[Task prompt] Go through the lines below and tally each one holding "labels". Write only the total.

[Records drawn from a dataset]
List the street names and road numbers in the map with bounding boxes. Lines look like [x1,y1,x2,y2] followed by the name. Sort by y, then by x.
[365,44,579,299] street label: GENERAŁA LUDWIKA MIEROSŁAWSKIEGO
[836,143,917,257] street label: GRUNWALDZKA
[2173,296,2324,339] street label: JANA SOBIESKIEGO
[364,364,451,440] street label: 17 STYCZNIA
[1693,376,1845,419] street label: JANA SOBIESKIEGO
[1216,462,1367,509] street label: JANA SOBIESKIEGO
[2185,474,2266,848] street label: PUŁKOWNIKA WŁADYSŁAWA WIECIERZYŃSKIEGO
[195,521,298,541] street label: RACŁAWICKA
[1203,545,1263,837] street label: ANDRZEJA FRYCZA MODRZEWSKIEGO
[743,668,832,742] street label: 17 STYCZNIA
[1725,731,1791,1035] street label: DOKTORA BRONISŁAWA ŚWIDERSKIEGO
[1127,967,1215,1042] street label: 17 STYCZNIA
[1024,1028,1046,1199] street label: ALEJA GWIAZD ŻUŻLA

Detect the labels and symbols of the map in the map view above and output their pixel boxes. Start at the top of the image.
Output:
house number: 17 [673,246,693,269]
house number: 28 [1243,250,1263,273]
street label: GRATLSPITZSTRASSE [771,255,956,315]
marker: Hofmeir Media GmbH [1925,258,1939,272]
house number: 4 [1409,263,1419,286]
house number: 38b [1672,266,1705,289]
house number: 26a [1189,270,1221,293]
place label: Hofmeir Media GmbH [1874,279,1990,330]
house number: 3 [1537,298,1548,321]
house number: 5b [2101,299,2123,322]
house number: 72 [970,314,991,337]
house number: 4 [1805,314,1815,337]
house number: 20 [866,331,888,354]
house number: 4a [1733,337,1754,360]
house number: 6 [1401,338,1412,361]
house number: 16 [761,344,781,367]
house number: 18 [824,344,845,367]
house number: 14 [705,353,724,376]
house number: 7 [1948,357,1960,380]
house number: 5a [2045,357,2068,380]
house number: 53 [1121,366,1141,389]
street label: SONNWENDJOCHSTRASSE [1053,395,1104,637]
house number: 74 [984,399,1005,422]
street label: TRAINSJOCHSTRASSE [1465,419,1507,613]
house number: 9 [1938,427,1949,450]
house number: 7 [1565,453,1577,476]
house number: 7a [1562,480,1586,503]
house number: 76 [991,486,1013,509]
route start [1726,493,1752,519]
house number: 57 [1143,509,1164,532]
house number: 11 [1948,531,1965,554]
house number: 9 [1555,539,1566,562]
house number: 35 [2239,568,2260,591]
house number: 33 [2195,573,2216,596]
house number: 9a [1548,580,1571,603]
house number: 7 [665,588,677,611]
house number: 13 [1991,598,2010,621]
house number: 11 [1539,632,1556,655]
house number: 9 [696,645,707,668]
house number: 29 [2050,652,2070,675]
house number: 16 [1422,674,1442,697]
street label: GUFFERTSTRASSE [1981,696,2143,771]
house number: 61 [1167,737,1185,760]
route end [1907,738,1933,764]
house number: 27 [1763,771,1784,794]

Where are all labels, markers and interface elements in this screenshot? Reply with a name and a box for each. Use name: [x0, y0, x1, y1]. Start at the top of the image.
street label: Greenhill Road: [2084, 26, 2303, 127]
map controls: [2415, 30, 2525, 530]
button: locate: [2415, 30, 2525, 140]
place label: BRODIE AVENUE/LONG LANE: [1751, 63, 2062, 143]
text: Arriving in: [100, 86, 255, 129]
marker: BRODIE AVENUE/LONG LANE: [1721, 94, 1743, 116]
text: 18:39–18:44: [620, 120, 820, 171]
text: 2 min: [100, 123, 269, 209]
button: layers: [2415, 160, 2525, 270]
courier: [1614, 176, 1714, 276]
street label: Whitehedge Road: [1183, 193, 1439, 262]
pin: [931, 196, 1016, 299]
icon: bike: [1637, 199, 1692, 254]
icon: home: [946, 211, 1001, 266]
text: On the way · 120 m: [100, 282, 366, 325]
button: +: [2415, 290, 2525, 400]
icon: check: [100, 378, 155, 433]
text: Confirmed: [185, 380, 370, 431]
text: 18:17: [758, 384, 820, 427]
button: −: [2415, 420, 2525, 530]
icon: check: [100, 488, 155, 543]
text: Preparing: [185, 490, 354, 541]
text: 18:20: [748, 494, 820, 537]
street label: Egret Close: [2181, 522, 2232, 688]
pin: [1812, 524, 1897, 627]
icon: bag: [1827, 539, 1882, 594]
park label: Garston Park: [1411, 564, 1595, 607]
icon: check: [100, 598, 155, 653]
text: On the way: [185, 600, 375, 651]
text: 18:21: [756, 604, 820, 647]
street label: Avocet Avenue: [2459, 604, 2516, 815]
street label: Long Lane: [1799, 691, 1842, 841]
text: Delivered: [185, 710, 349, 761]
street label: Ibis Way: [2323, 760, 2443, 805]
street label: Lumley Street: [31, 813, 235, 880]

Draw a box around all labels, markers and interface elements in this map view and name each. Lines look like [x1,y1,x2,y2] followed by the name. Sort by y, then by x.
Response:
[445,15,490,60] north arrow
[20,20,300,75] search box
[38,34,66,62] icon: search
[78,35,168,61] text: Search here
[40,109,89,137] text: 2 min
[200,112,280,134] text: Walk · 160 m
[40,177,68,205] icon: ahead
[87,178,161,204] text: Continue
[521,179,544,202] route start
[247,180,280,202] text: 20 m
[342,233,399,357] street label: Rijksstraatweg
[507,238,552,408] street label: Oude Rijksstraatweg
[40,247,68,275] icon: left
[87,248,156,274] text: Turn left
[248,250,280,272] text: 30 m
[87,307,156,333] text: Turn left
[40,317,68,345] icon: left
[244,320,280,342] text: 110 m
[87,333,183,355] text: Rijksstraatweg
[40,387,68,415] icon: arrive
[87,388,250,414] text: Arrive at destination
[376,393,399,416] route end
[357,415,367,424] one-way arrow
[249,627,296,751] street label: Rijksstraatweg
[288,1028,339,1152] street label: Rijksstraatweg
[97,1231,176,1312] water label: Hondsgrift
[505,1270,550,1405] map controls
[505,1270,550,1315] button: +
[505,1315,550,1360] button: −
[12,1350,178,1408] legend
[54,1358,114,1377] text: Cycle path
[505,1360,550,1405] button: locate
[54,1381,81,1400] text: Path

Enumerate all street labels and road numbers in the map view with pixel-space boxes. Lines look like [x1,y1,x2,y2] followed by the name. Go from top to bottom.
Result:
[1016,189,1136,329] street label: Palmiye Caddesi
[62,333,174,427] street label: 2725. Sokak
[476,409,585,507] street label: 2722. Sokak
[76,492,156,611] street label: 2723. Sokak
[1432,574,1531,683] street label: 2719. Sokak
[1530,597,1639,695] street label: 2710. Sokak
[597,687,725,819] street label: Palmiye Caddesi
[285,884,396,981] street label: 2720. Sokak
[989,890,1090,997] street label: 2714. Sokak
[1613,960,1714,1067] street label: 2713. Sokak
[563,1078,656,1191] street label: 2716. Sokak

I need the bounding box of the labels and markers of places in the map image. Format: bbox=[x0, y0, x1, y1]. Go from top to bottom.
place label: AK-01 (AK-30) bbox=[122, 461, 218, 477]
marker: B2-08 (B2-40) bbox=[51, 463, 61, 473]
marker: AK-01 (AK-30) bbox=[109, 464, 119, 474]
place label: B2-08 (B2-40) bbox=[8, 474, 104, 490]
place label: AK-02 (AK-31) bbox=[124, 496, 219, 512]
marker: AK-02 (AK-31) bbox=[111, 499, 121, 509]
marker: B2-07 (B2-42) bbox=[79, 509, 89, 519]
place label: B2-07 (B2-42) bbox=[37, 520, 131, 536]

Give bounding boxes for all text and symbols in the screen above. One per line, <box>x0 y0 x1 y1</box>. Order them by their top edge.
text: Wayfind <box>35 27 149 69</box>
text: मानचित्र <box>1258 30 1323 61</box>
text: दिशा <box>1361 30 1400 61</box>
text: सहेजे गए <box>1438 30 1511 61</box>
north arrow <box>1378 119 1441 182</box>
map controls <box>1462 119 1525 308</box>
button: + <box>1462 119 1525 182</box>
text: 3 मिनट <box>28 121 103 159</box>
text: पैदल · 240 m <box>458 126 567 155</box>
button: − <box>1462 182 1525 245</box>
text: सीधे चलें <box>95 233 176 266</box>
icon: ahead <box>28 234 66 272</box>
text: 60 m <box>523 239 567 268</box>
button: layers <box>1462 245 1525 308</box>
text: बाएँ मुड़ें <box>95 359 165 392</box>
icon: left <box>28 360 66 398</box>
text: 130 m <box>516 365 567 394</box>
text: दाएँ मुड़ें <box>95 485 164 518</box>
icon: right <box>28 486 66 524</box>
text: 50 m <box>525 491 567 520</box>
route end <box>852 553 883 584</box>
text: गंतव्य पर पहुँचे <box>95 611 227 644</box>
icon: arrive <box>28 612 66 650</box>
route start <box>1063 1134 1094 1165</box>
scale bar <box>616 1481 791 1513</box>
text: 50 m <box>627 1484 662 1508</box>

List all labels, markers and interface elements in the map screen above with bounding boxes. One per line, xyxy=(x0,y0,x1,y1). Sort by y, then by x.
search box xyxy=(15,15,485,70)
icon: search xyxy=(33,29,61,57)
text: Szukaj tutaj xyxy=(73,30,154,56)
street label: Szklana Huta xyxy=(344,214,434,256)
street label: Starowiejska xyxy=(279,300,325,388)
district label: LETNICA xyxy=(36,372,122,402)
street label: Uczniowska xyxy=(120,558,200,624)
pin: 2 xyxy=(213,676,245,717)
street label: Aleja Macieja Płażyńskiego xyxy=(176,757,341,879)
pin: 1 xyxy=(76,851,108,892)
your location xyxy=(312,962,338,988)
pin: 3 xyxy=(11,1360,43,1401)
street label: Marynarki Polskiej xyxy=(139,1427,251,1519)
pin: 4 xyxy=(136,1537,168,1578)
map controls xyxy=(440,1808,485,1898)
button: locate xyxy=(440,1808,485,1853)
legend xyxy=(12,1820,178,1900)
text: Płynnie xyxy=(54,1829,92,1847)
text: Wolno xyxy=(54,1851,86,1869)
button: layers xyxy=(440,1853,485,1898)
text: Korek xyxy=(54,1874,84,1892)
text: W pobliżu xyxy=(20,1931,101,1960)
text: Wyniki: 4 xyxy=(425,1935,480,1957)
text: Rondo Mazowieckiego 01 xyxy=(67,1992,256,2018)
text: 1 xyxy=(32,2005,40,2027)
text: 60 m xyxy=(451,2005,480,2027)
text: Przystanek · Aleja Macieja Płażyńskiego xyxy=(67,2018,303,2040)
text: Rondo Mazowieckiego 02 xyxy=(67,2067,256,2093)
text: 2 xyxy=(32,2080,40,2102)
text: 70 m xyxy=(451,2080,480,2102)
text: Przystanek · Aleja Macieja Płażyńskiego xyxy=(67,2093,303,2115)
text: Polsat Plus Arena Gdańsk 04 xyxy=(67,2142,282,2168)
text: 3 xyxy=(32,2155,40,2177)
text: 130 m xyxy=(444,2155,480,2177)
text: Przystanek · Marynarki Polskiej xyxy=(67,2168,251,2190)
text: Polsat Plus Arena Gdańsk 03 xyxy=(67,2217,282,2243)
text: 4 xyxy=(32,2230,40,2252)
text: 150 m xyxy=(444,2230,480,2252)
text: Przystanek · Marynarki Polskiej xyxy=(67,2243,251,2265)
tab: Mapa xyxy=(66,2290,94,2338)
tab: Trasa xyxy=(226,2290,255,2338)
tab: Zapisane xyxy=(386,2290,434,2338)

[Response area] 6